Our mischievous, always gentle, butter eating, bird hunting, loving boy let us know that it was his time to go a few weeks back. We were so very sad yet grateful for all the time we had with him and for all the unconditional love he’d shown us. The hardest part of saying goodbye was explaining to Willie’s young master, our almost 4 year old, that Willie was never coming home.
Talking about death with your kids ranks right up there as one of the most challenging things we must do as parents. Don’t be surprised if you see decreased social skills, regression in toileting, anxiousness, and needy behaviors with your young ones. We definitely saw a bit of anxiousness and neediness in our little guy. Luckily for us, we have an amazing preschool teacher who, along with leading early childhood educator Bev Bos, shared some tips on how to deal:
Children’s Understanding of Death
Ages 2 to 4: At this stage children don’t believe death is final. It is temporary and reversible. They attempt to equate it with something they know (sleep, parents going on vacation, etc). They are more interested in what death means right now (pet/person is never coming back) rather than how it
Ages 4 to 10: Children at this stage understand that everything that lives will die, although they may or may not apply this to themselves. This is fine and normal. They play many imaginary games like ghost, superheroes, and role play in an attempt to understand death and to deal with their fears. Children will often play dead and pretend to have funerals and other practices.
Ages 10+: At this stage, children understand that death is personal, inevitable, universal and final. They may have fears related to this understanding. At all ages, part of the fear of death, for children, is that they will be separated from their parents.
Helping children understand death:
- Use the word “dead.”
- Make sure the children know the pet/person who died doesn’t hurt.

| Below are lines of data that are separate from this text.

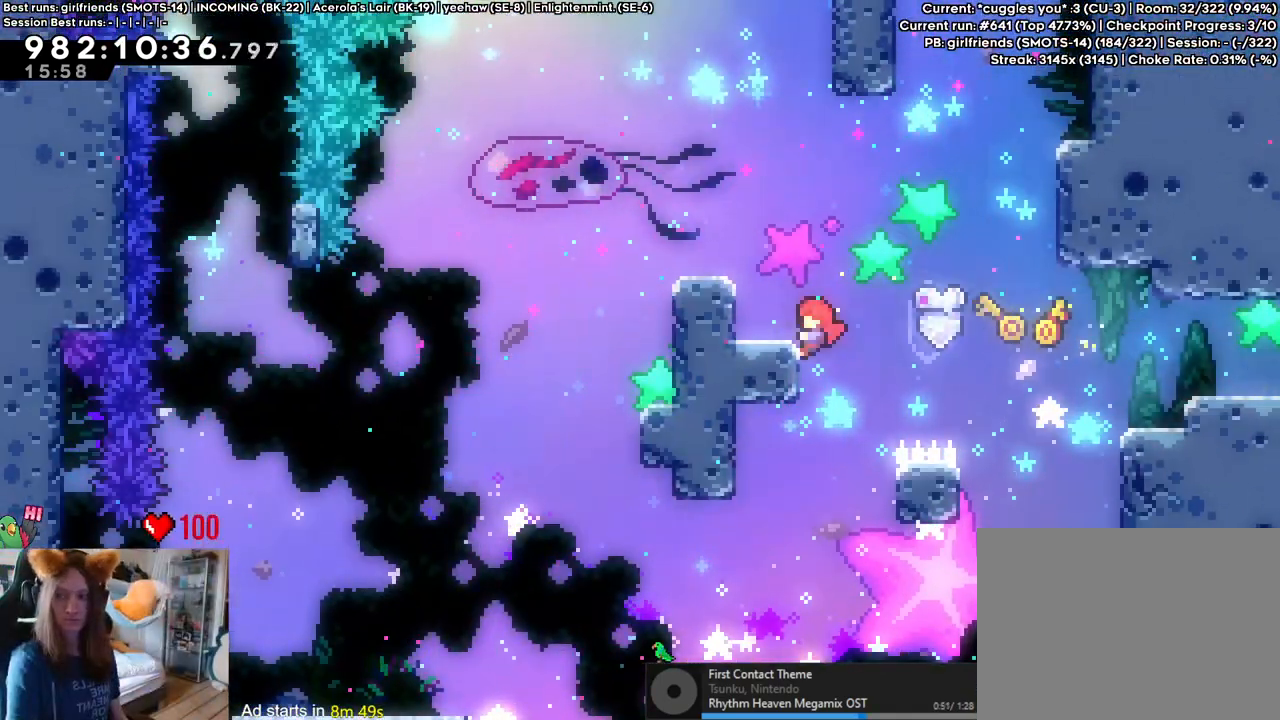
{"buttons": ["B", "L2"], "left_stick": "center", "right_stick": "center", "events": []}
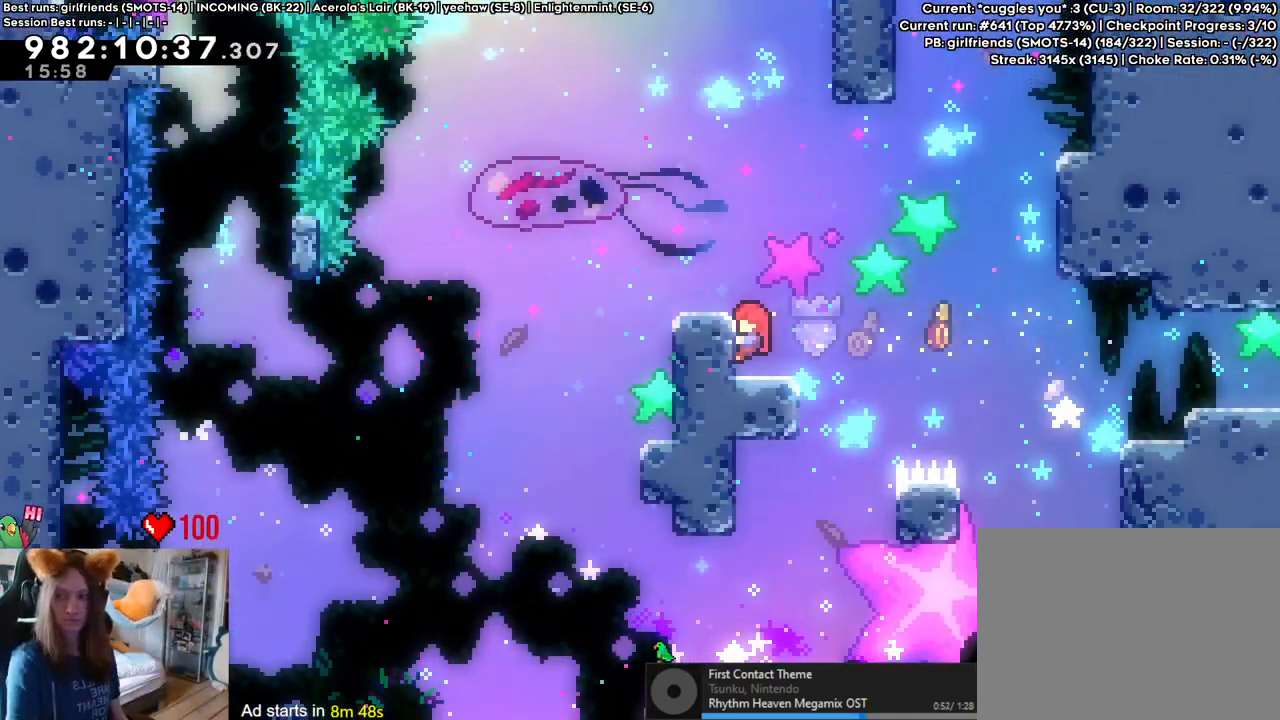
{"buttons": ["B"], "left_stick": "center", "right_stick": "center", "events": [[233, "L2", "up"]]}
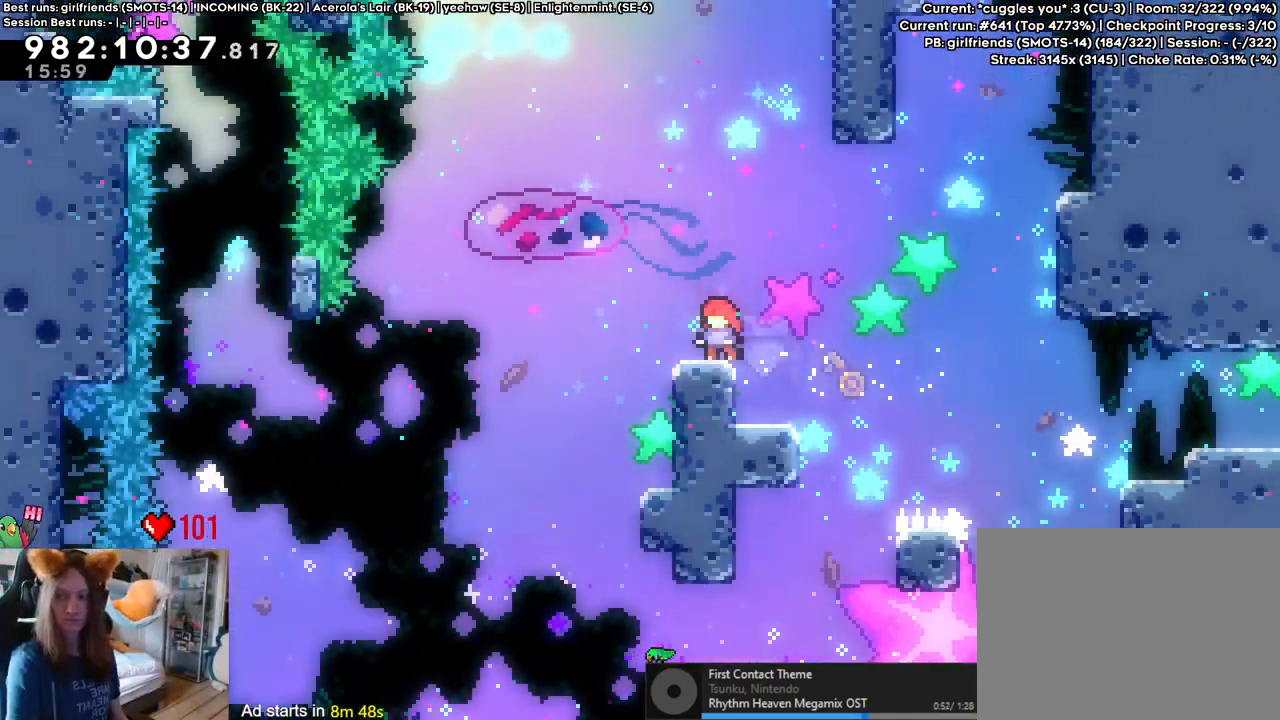
{"buttons": [], "left_stick": "center", "right_stick": "center", "events": [[117, "B", "up"]]}
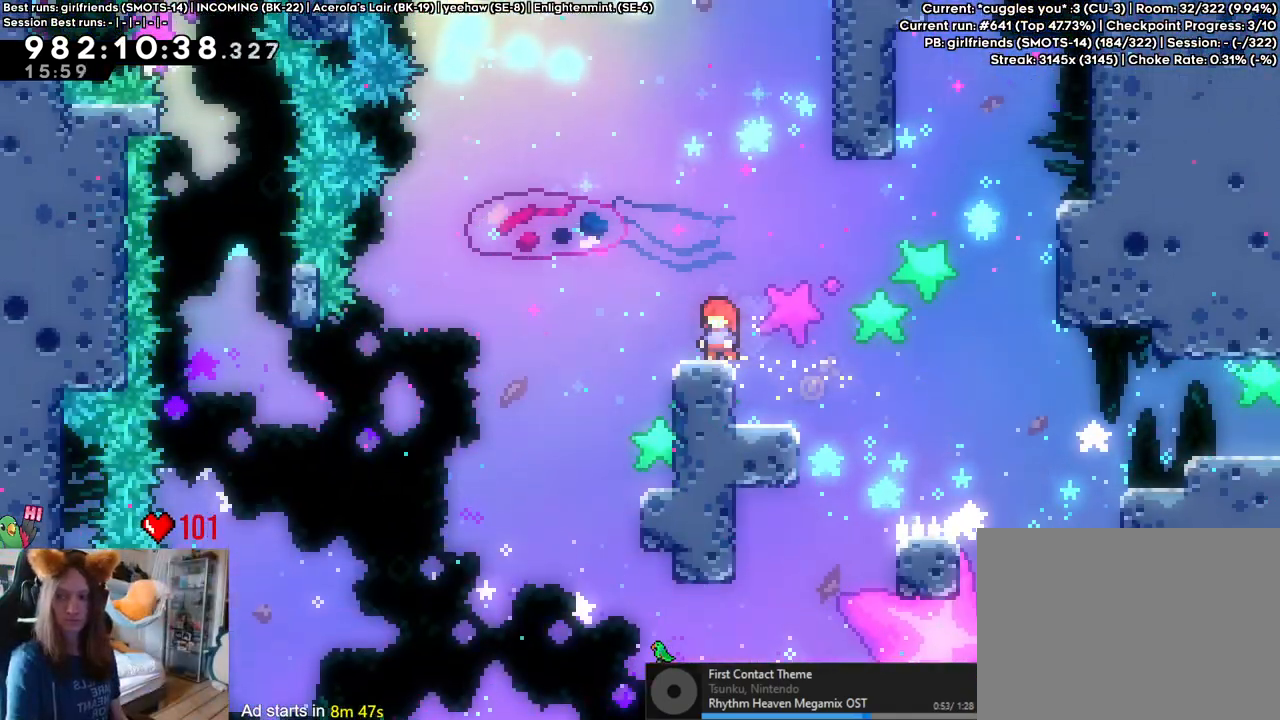
{"buttons": [], "left_stick": "center", "right_stick": "center", "events": [[150, "left_stick", "left"], [183, "B", "down"], [267, "B", "up"], [350, "left_stick", "center"]]}
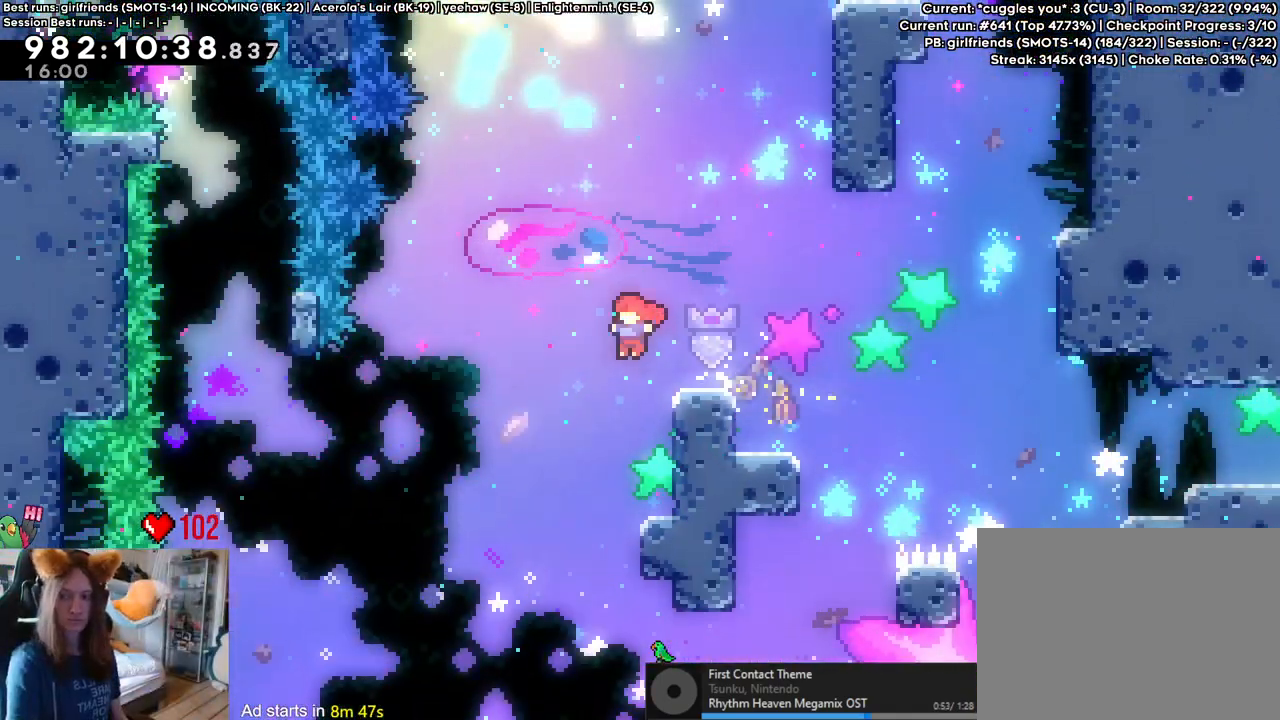
{"buttons": [], "left_stick": "center", "right_stick": "center", "events": [[33, "left_stick", "down-right"], [317, "L2", "down"], [333, "left_stick", "center"], [367, "L2", "up"], [417, "B", "down"], [483, "B", "up"]]}
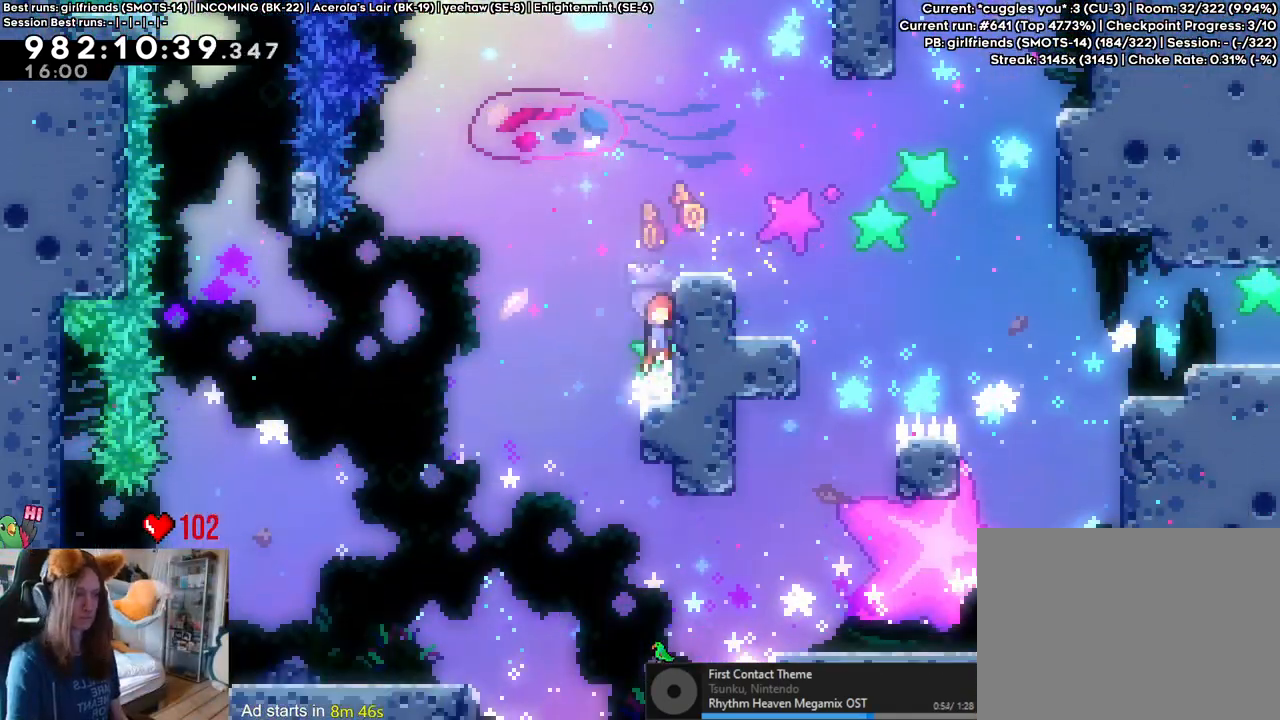
{"buttons": ["B"], "left_stick": "down-right", "right_stick": "center", "events": [[67, "B", "down"], [167, "X", "down"], [217, "X", "up"], [233, "L2", "down"], [367, "L2", "up"], [467, "left_stick", "down-right"]]}
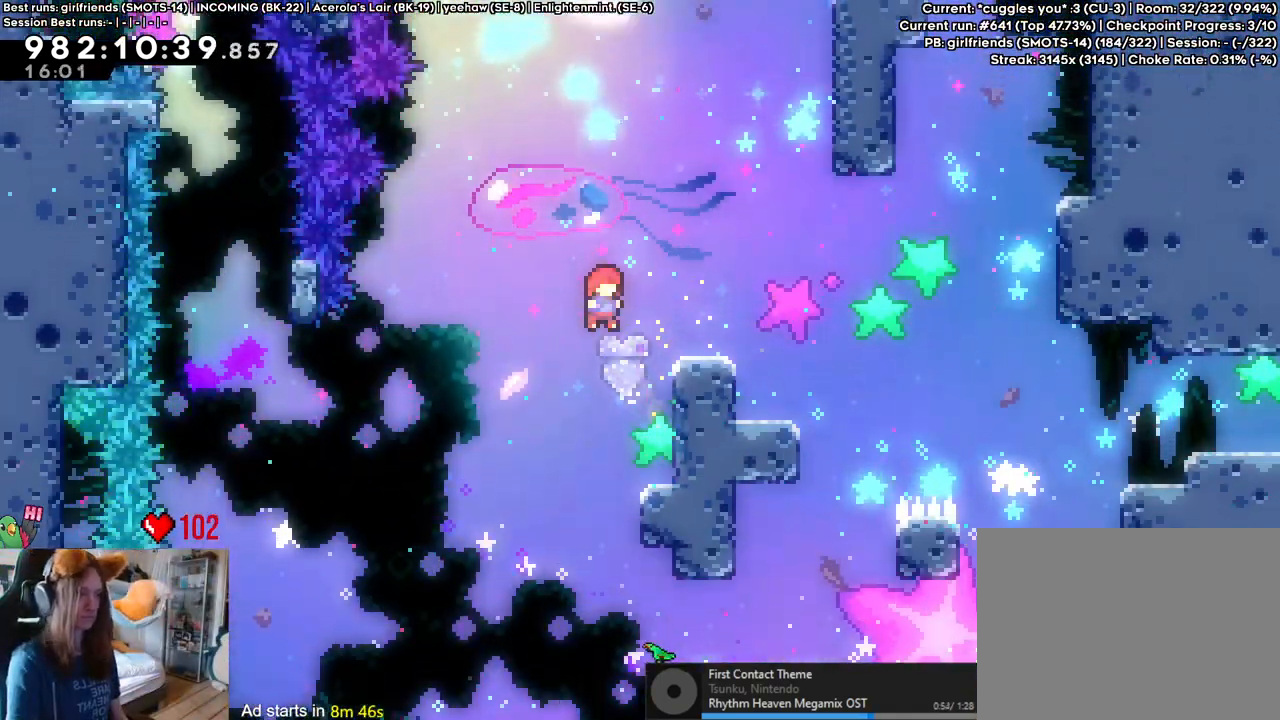
{"buttons": ["B"], "left_stick": "center", "right_stick": "center", "events": [[67, "B", "up"], [150, "left_stick", "center"], [233, "B", "down"]]}
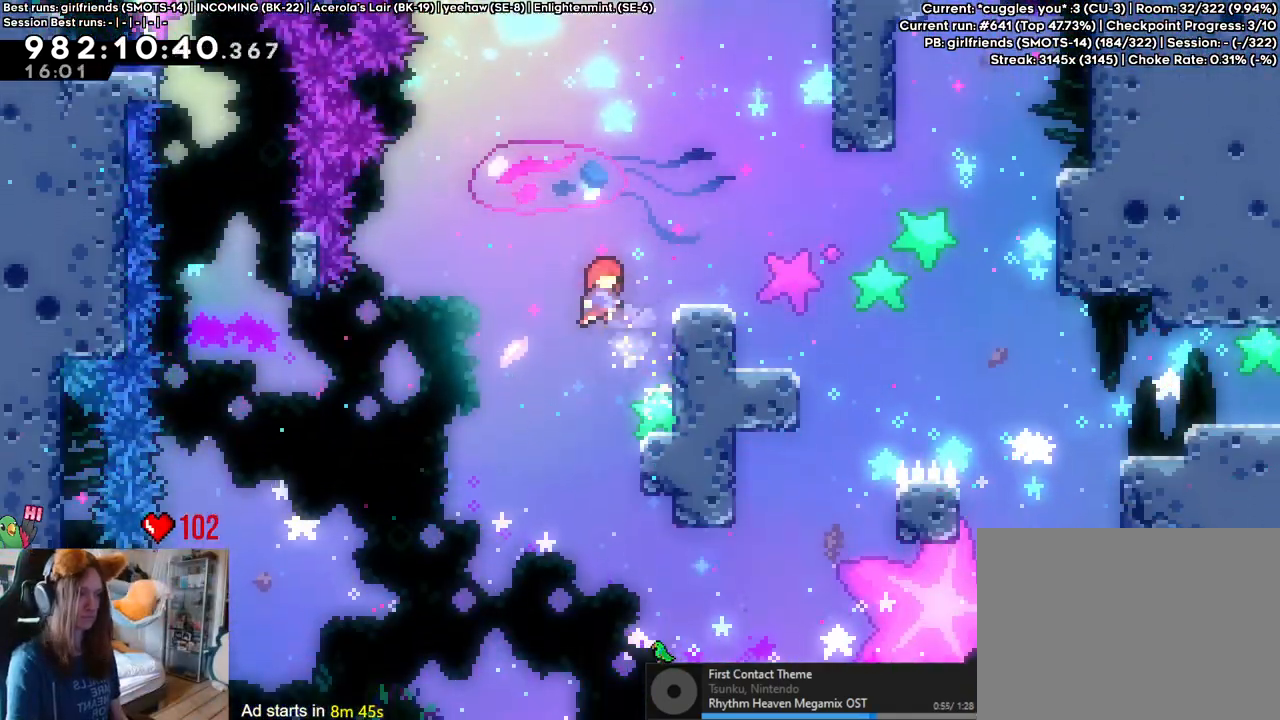
{"buttons": ["B", "L2"], "left_stick": "center", "right_stick": "center", "events": [[33, "left_stick", "down-right"], [150, "B", "up"], [233, "left_stick", "center"], [317, "B", "down"], [333, "L2", "down"]]}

- Let/encourage children to ask questions
- Have books about death and be sure to have read them already
- Allow children to grieve in their own way
- Share your feelings with the child
- One of the best ways to show support for the child is by maintaining the child’s daily routine, perhaps even simplifying the routine
- Spend extra nurturing time together
- Name what is lost, i.e. time together with your pet
- Name what is left: memories, photos, mementos, pet toys
- If asked if you are going to die, answer honestly, “No, I’m not going to die right now.”